Photo by Emily Morter on Unsplash

Consul Streaming: What’s behind it?

Pierre Souchay
Criteo R&D Blog
Published in
11 min readFeb 2, 2021

--

Criteo has been using Hashicorp’s Consul to power massive services composed of hundreds of instances watched in real-time by thousands of clients. This pattern emerged across the years with the need to connect instances of applications with East-West network traffic.

Running the Marathon of Performance

With the cardinality of applications increasing, as well as the generalization of containers, the number of instances per service increased quite a lot, while using smaller apps and less memory.

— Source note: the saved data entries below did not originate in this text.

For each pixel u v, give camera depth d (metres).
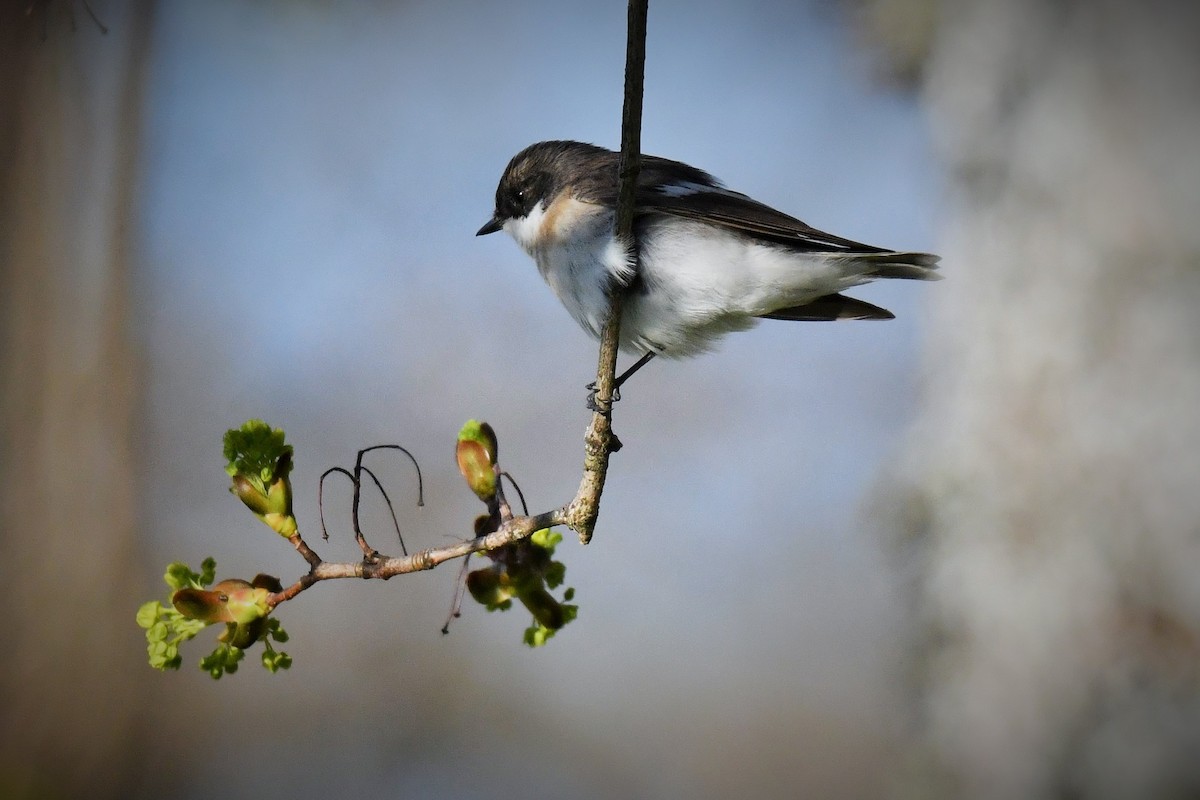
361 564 4.95
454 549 5.12
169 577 4.78
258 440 4.87
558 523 5.33
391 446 5.09
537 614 5.20
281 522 4.93
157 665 4.66
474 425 5.42
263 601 4.74
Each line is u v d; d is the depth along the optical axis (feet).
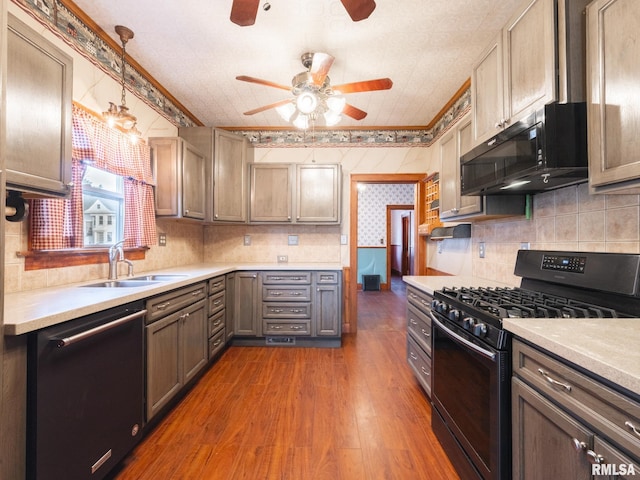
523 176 4.62
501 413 3.69
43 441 3.54
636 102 3.20
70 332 3.94
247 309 10.83
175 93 9.92
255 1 4.77
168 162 8.96
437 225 11.02
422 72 8.64
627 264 4.02
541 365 3.15
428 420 6.45
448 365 5.32
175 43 7.40
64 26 6.13
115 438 4.70
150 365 5.68
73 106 6.13
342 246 12.78
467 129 7.09
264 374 8.60
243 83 9.30
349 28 6.86
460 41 7.31
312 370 8.88
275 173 11.85
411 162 12.75
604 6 3.57
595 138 3.70
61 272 6.17
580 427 2.61
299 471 5.00
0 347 3.20
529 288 5.88
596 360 2.41
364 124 12.44
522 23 4.84
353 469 5.06
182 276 7.68
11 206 4.54
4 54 3.30
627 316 3.90
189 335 7.34
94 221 7.23
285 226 12.85
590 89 3.78
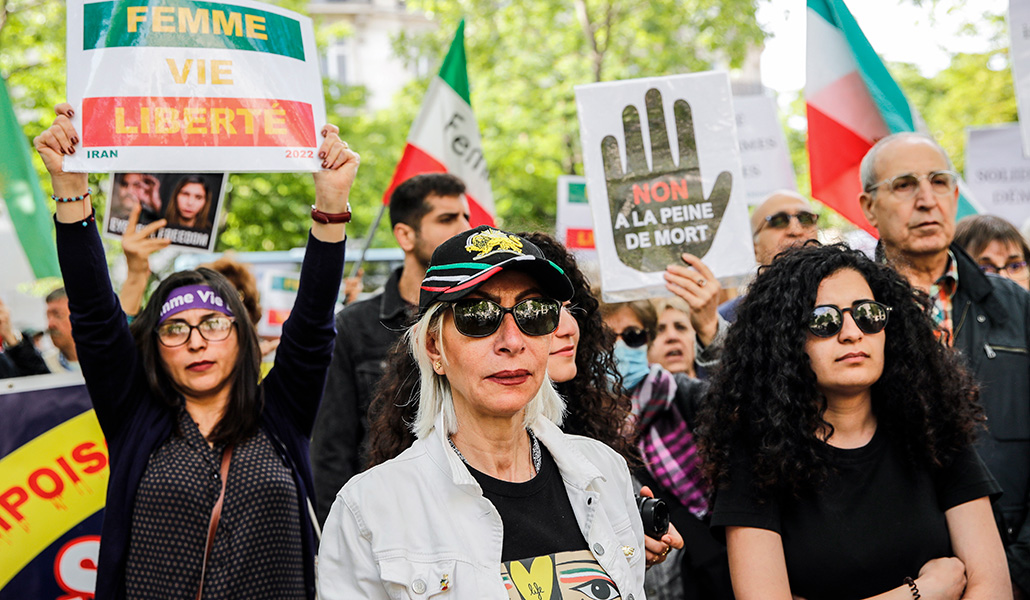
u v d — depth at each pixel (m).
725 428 2.92
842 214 4.56
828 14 4.64
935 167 3.90
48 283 7.36
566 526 2.28
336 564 2.22
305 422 3.37
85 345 3.12
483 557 2.15
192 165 3.02
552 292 2.20
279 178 15.27
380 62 34.28
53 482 3.59
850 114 4.57
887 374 2.88
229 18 3.09
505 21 17.47
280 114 3.12
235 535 3.06
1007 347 3.62
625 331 4.18
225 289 3.33
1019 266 5.21
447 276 2.18
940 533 2.77
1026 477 3.46
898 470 2.83
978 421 2.94
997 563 2.72
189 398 3.30
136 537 3.04
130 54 3.01
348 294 6.02
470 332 2.15
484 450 2.26
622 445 3.08
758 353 2.88
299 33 3.19
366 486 2.23
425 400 2.32
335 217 3.22
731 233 3.92
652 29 16.69
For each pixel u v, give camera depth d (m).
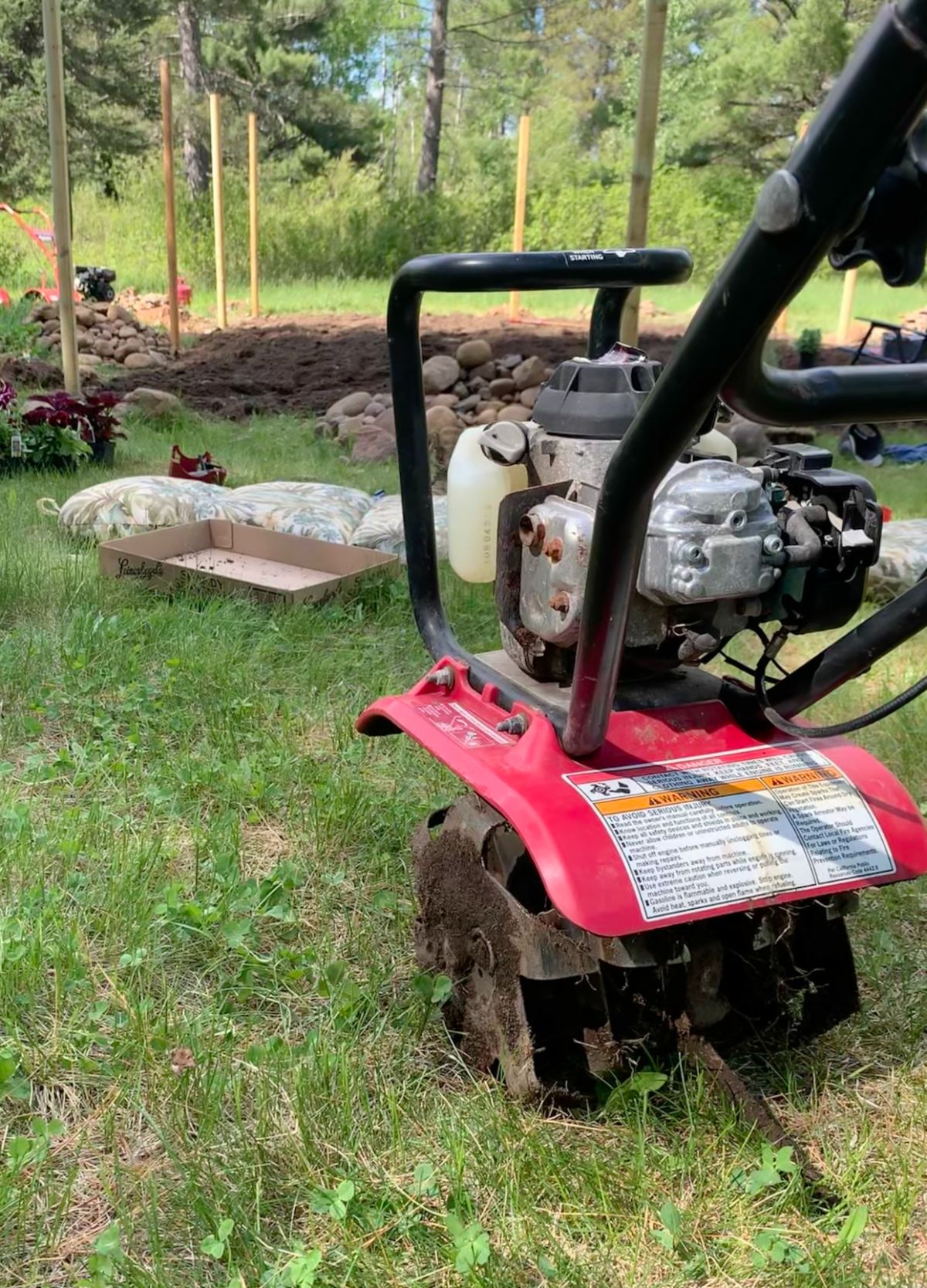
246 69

At the same time, since Consul was integrated more and more into all applications, our team was engaged in a marathon to keep up with performance and availability. We were following this moving target with the need of increasing Consul’s performance while the usage in our infrastructure was constantly expanding.

The underlying problem we faced during all that time is the following: when a client is asking to be notified in real-time of the changes that are applied to the instances of a service, it uses a watch. The client’s Consul agent sends a request with an index to a Consul Server asking to be notified if something is changing within a certain delay. Before the expiration, if something changes, the server sends all the data on the wire to the agent.

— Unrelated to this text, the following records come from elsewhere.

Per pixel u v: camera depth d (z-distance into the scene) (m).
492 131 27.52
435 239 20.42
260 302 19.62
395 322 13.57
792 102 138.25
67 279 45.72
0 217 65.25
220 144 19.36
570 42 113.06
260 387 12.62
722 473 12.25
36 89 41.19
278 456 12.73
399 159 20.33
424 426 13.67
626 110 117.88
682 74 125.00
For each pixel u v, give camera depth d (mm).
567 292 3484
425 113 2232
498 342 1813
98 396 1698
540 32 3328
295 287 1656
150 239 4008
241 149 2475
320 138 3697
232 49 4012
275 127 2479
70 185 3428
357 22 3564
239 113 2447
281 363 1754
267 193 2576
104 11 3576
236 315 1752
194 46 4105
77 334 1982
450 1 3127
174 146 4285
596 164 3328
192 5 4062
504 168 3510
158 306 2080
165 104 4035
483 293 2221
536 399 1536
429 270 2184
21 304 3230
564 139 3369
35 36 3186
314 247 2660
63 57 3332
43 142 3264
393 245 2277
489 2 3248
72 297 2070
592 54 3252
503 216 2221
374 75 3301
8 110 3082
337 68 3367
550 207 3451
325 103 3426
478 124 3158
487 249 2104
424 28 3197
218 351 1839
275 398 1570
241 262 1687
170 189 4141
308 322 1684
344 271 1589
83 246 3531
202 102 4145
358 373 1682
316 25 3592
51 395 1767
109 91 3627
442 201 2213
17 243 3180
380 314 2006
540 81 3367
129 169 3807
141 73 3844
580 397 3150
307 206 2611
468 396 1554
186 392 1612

Workflow of calls between client, Consul agent and Consul servers during watches
How data flows when performing watches on a Service

With an infrastructure like that found at Criteo, a service can be scaled to several hundreds of instances. We are running in our case, thousands of containers. The container orchestration systems (in our case: Mesos/k8s) can schedule a few containers every second or so when deploying a new version of an app. In such conditions, each change can result in a heavy price being paid for CPU as well as the bandwidth to serialize all required data to every consul client which is watching the changes.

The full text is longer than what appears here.